* **Texto fornecido**
Um dos protótipos do Su-57 fotografado durante testes. Observe-se que é possível ver claramente o bloqueador de radar à frente do compressor (destacado em vermelho), tal como no F-18E (abaixo). Em aeronaves verdadeiramente stealth como o F-22 a face do compressor é escondida através do projeto avançado do duto de ar. Essa foi uma escolha consciente - a Sukhoi priorizou o desempenho ao invés da furtividade, pois desenhar, construir e manter um sistema avançado como o instalado no F-22 não foi considerado vantajoso, em termos de custo-benefício, para a Rússia.

Bloqueador de sinais de radar do F-18E Super Hornet (destacado em vermelho). Observe-se a grande semelhança entre a solução da Sukhoi com a da Boeing [10] ao invés de usar de RAM (materiais absorventes de radar) muito avançados, como a Lockheed Martin fez com o F-35.

Os aparelhos de pré série apresentam cavidades, aberturas e antenas incompatíveis com stealth, como as assinaladas em vermelho acima; além disso, ao contrário do F-35, o Su-57 carrega seu LDP (pod de designação laser) 101KS-N externamente, assinalado em azul, o que também complica o controle de RCS.

Deve-se ressaltar que isso não são falhas de projeto - são escolhas conscientes da Sukhoi, pois a filosofia de desenho do Su-57 é fundamentalmente diferente da filosofia por trás do F-35 e, principalmente, do F-22.

Estas escolhas refletem, entre outras coisas, a consciência de que obter a excelência em vários aspectos exige um investimento bastante elevado E desde o início do projeto. Os EUA fizeram tais investimentos nas suas aeronaves VLO (o que explica seus enormes custos de desenvolvimento), mas a Rússia escolheu não fazer no momento.

Os motivos de tais decisões são vários, mas os principais, sem dúvida, são uma avaliação honesta de que tirar o atraso tecnológico entre Rússia e EUA demandaria um investimento muito maior que os russos estão dispostos (ou são capazes) de investir.

Ainda assim, as alegações de que o Su-57 é tão VLO como o F-22 são comuns entre articulistas mal informados / mal intencionados, e inclusive foram usadas pela Rússia para costurar um acordo com a Índia; o governo indiano, que tem acesso a informações que o público não tem, cancelou o acordo de desenvolvimento do FGFA quando ficou claro que a RCS do Su-57 não é, nem jamais será, tão baixa como a do F-35, além de limitações de aviônicos, motores e sensores. [12]

Até o momento as conclusões são duas:
  1. Como a Rússia está muito atrás do Ocidente, especialmente dos EUA, em termos de tecnologias stealth, decidiu não desenvolver um caça tão stealth como o F-22
  2. O fato de que a economia russa não permite investimentos maciços como na época da URSS reforça o ponto 1 - o cálculo de custo-benefício não favoreceu investimentos maiores em stealth
Mais detalhes podem ser encontrados no excelente artigo do articulista Ricardo Barbosa "Um olhar na tecnologia stealth do Sukhoi Su-57" [13], em que o autor faz uma análise detalhada de vários fatores da suposta 'furtividade' do Su-57 e demonstra, sem margens para dúvidas, que não passam de alegações sem fundamentos factuais.

* **Dados extraídos**
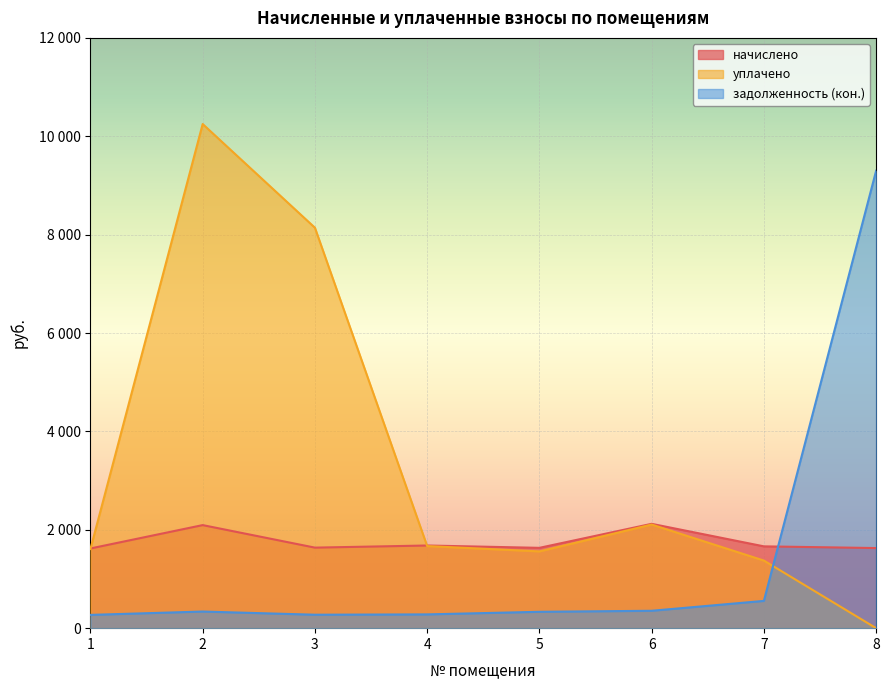

Which series has the largest range (max minus min)?

уплачено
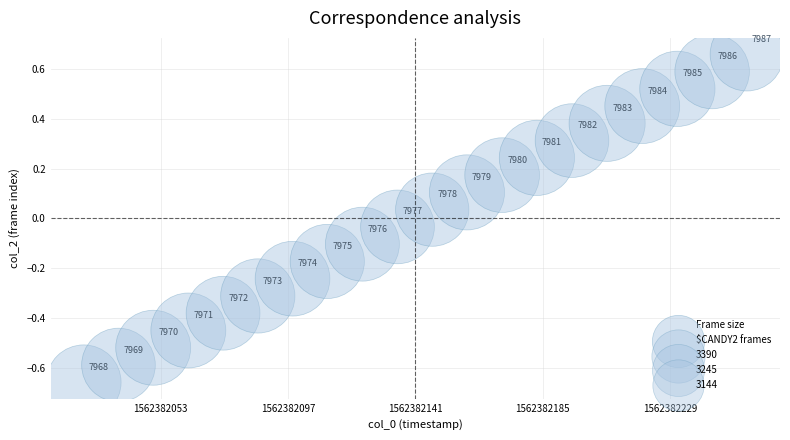

What is the range of Y values (max minus min)?

1.3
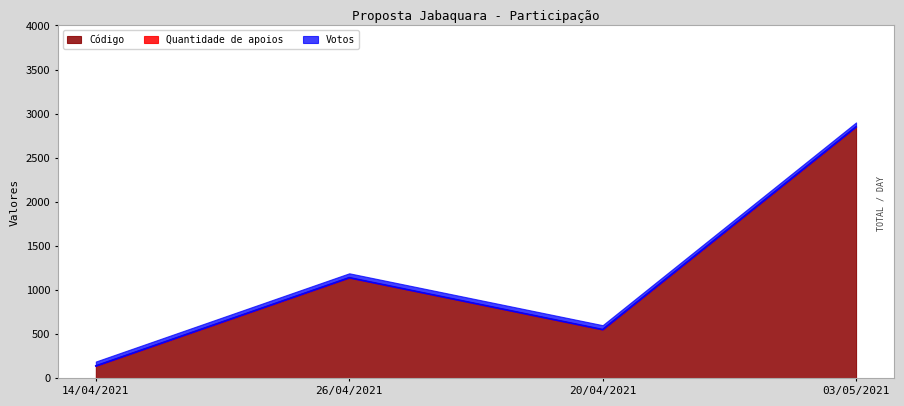

How many categories are shown in the chart?

4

* **Instruções das tarefas**
1) Liste todas as empresas fabricantes de aeronaves mencionadas no texto sobre o Su-57.
2) Nas entradas, reescreva tudo desde a linha que contém "What is the" até o fim das entradas, substituindo "chart" por "graph" e sem alterar mais nada. Deixe as imagens de fora.

* **Respostas das atividades**
1) Sukhoi, Boeing, Lockheed Martin

2)
What is the range of Y values (max minus min)?

1.3

How many categories are shown in the graph?

4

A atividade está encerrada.